### Текст для чтения:
Накопление сведений о чем-то новом, насыщение сознания новым информационным содержанием всегда первично по отношению к более глубинным и постепенным трансформациям культуры. В реальной жизни «индивидуальные когнитивные приобретения всегда опережают типологическое становление культуры». Причем «когнитивный результат оказывается культурным достижением, лишь будучи наследуемым на протяжении многих поколений, превращаясь в устоявшуюся матрицу культурного поведения». Межпоколенная преемственность когнитивных результатов, из закрепление в структурных перестройках языка, в стереотипах поведения превращает когнитивный режим в феномен культуры[41].
Специальные труды по истории изучения древнерусской религиозности как сферы взаимодействия христианства и язычества еще не написаны. В отечественной научной литературе имеются лишь небольшие обзоры печатных работ по теме «православно-языческого синкретизма»[42]. Данная глава посвящена рассмотрению наиболее значимых гипотез и позиций отечественных ученых, обращавшихся к анализу соответствующей проблематики.
В российской гуманитарной науке XVIII в. последовательный интерес к проблемам древнерусской религиозности еще не прослеживался. Однако уже в трудах В. Н. Татищева, М. В. Ломоносова и М. М. Щербатова наметились определенные подходы к исследованию духовной жизни Древней Руси. Началось изучение славянского язычества через его сопоставление с античным политеизмом; было выдвинуто положение о крещении во времена Владимира Святого не только Киева, но других областей Русской земли, христианизация которых связывалась с деятельностью первых русских епископов и сыновей великого князя; отмечен постепенный характер утверждения христианства в древнерусском обществе[43].
Рубеж XVIII–XIX вв. характеризуется резким возрастанием интереса к славяно-русским древностям, к летописям и документальным материалам. Появились многочисленные сочинения, посвященные языческим верованиям древних славян[44]. Однако исследователи еще не разрабатывали вопроса о смене языческих представлений христианскими, ограничиваясь задачей воссоздания «славянского Олимпа»[45]. В 1800–1810-х годах выходят в свет первые систематические труды по истории Русской Церкви, принадлежащие перу митрополита московского Платона (Левшина), иеромонаха Амвросия (Орнатского), киевского митрополита Евгения (Болховитинова) и епископа Иннокентия (Смирнова)[46]. Данные авторы, сосредоточивая основное внимание на внутренней церковной истории, практически не касались проблем развития религиозного сознания.

### Записи набора данных:
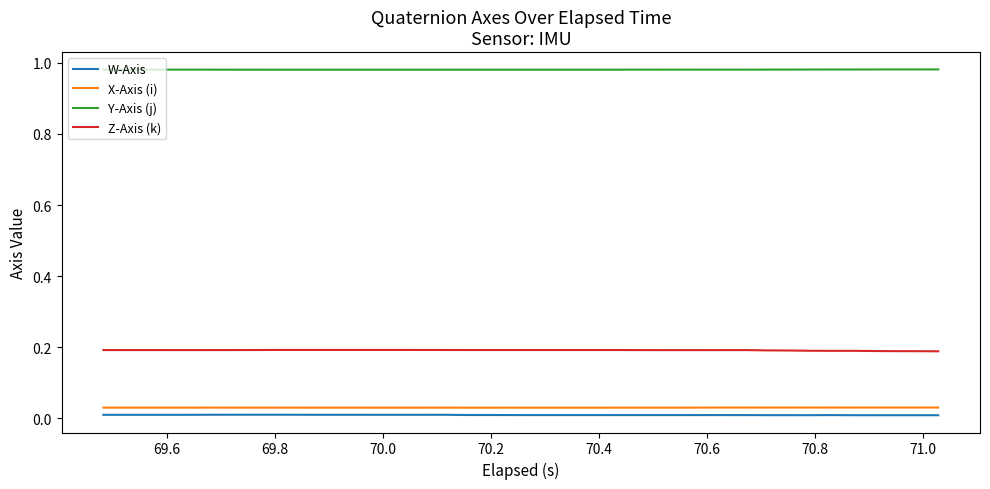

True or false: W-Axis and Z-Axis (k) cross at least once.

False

---

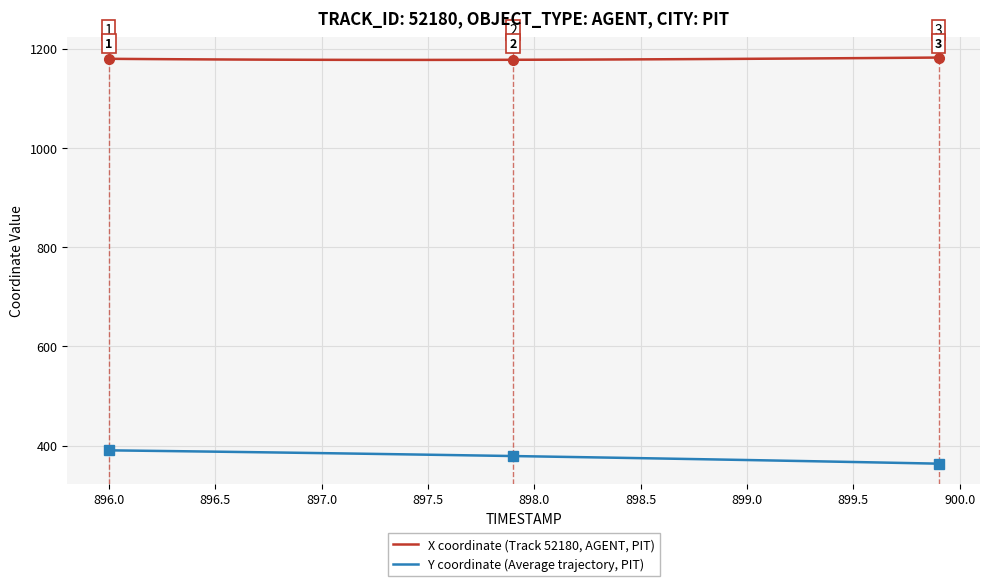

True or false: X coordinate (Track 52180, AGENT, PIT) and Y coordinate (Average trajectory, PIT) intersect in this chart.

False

---

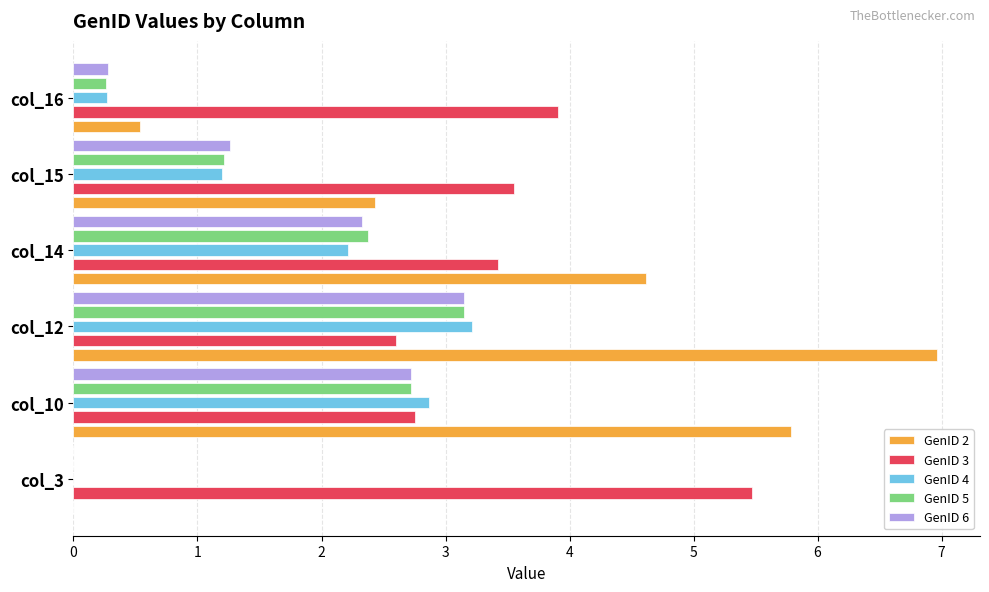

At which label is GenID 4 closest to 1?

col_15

### Задания:
[1] Какой задачей, согласно тексту для чтения, ограничивались исследователи славянских древностей на рубеже XVIII–XIX вв.?
[2] Воспроизведите фрагмент текста для чтения, начиная со слов «Рубеж XVIII–XIX вв.» и заканчивая словами «развития религиозного сознания.».

### Ответы:
[1] Задачей воссоздания «славянского Олимпа».

[2]
Рубеж XVIII–XIX вв. характеризуется резким возрастанием интереса к славяно-русским древностям, к летописям и документальным материалам. Появились многочисленные сочинения, посвященные языческим верованиям древних славян[44]. Однако исследователи еще не разрабатывали вопроса о смене языческих представлений христианскими, ограничиваясь задачей воссоздания «славянского Олимпа»[45]. В 1800–1810-х годах выходят в свет первые систематические труды по истории Русской Церкви, принадлежащие перу митрополита московского Платона (Левшина), иеромонаха Амвросия (Орнатского), киевского митрополита Евгения (Болховитинова) и епископа Иннокентия (Смирнова)[46]. Данные авторы, сосредоточивая основное внимание на внутренней церковной истории, практически не касались проблем развития религиозного сознания.